Ce conflit aura-t-il eu en définitive une valeur pédagogique ? Sa complexité, son hétérogénéité et ses nombreux aspects corporatistes rendent cet espoir peu solide. Le fait est d'autant plus regrettable qu'il y avait là réunis de manière exemplaire les problèmes essentiels que soulèvent la maîtrise des dépenses de santé, l'égalité de l'accès aux soins, ainsi que son corollaire, la démographie du monde médical.

Au-delà de l'aspect passionnel et parfois spectaculaire de ce mouvement d'humeur − le public, en France, est peu habitué à voir les blouses blanches défiler dans les rues −, on retiendra avant tout des premiers mois de 1990 la situation impossible dans laquelle se sont enlisés les partenaires de la convention médicale.

À cet égard, ce long conflit aura contribué au discrédit d'un système obsolète, incapable aujourd'hui de répondre à ce qui, du point de vue des assurés sociaux, constitue son rôle principal : parvenir au plus vite à une véritable rationalisation des dépenses de santé.

Dr Jean-Yves Nau et Jean-Michel Normand
Le docteur Jean-Yves Nau est rédacteur médical au Monde.
Jean-Michel Normand est rédacteur au service économique du Monde, chargé des questions sociales.

Maîtriser les dépenses

Enfin signée le 9 mars après onze mois de négociations, la nouvelle convention médicale reconnaît pour la première fois la nécessité d'une rationalisation des dépenses de santé.

La tentative est assez timide, mais elle a le mérite d'exister. Il s'agit de proposer aux médecins libéraux une série d'économies qui pourraient être réalisées sur certaines dépenses où la « surconsommation » est patente. Ces « critères médicalisés » ont été présentés le 4 juillet sous la forme de dix-sept recommandations destinées à « rationaliser l'activité et les prescriptions ». L'objectif est de parvenir à réaliser 3,6 % d'économies sur les dépenses en 1990 (en 1989, les remboursements de l'assurance-maladie avaient progressé de 10 % environ). Ces recommandations visent notamment à ralentir les prescriptions − souvent excessives − concernant les échographies lors de la grossesse, à éviter des examens préopératoires superflus et à modérer le recours systématique aux soins infirmiers ou de kinésithérapie.

Pourtant, cette incitation à une médecine plus économe paraît très insuffisante par rapport aux problèmes financiers dont souffre la Sécurité sociale. À peu près équilibrée ces dernières années, la branche maladie renoue en effet avec un déficit grandissant : 6,9 milliards de francs en 1990, 8,3 milliards prévus en 1991. Il faut donc réaliser des économies sous peine de voir les cotisations augmenter de nouveau. Pour le gouvernement, la nécessité est d'autant plus pressante que la contribution sociale généralisée (CSG) qu'il a fait adopter par le Parlement permet de financer les régimes de retraites, en fort déficit, mais n'apporte rien à l'assurance-maladie.

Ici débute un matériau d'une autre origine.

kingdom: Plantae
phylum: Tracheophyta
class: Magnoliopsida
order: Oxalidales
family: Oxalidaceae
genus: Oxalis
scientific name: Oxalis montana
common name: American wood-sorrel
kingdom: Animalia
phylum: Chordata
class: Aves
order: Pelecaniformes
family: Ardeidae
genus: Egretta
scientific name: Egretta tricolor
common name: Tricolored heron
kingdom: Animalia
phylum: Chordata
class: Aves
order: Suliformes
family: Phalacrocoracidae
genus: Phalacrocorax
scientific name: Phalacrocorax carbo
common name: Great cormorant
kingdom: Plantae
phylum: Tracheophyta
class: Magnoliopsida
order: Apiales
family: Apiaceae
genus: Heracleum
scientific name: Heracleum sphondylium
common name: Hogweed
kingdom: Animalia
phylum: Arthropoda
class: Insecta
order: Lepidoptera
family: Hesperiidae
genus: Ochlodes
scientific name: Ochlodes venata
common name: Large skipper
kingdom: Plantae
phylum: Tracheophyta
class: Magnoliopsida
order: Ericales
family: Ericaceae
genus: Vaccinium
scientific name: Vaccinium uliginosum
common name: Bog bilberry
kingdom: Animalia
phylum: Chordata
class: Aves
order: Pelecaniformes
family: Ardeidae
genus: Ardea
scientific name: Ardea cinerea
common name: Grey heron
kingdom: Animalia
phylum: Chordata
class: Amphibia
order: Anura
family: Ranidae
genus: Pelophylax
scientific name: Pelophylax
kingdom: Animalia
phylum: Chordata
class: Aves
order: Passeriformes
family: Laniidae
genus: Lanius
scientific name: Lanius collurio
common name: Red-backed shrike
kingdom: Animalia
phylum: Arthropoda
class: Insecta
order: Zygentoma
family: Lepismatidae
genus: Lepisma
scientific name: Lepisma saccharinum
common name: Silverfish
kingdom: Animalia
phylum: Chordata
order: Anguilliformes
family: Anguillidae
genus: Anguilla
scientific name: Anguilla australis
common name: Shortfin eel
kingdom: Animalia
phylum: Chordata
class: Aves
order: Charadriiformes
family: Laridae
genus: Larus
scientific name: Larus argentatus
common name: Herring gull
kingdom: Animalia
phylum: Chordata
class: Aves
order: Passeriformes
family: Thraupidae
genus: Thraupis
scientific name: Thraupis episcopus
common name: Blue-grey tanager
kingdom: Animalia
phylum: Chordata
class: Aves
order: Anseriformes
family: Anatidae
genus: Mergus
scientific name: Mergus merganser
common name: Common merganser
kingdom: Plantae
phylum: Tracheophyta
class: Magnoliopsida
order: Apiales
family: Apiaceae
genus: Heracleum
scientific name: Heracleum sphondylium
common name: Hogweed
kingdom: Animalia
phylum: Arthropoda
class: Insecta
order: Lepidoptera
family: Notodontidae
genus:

Selon les pouvoirs publics, il faut économiser dix milliards de francs jusqu'à la fin 1991. Ce sont les professions de santé qui sont visées. Celles-ci ont réalisé des gains de productivité qui n'ont guère profité à la Sécurité sociale et certaines ont vu leur chiffre d'affaires, comme leurs effectifs, progresser en flèche. Après les biologistes, dont la nomenclature a été modifiée, et les pharmaciens, dont le calcul des marges a été modifié dans un sens moins « inflationniste », les radiologues ont subi une révision à la baisse du forfait payé pour l'utilisation des appareils à résonance magnétique nucléaire. De son côté, l'industrie pharmaceutique a fort mal accueilli la décision de « resserrer » le remboursement de certains médicaments, qui sera désormais strictement lié à l'utilisation définie lors de l'autorisation de mise sur le marché (AMM). Vécues comme douloureuse par les professions de santé, ces dispositions ne devraient pourtant rapporter que 4 milliards de francs.

Il faut donc aller plus loin. Parmi les projets envisagés figure notamment la suppression du taux de remboursement de 40 % des « médicaments de confort » : les spécialités dont l'efficacité thérapeutique est établie seraient remboursés à 10 %, mais les autres ne le seraient plus du tout. L'opération permettrait de dégager plusieurs milliards de francs d'économies...

Le secteur hospitalier, lui aussi, coûte de plus en plus cher. En août, les statistiques indiquaient une progression en moyenne annuelle de 8,7 % pour les prescriptions et de 9,4 % pour les versements aux hôpitaux. Dans le secteur public, l'impact des mesures prises depuis 1989 à l'intention des infirmières, puis, au début 1990, en faveur de la modernisation de la grille de la fonction publique (État, collectivités locales, hôpitaux) a été évalué à quatre milliards de francs pour 1990.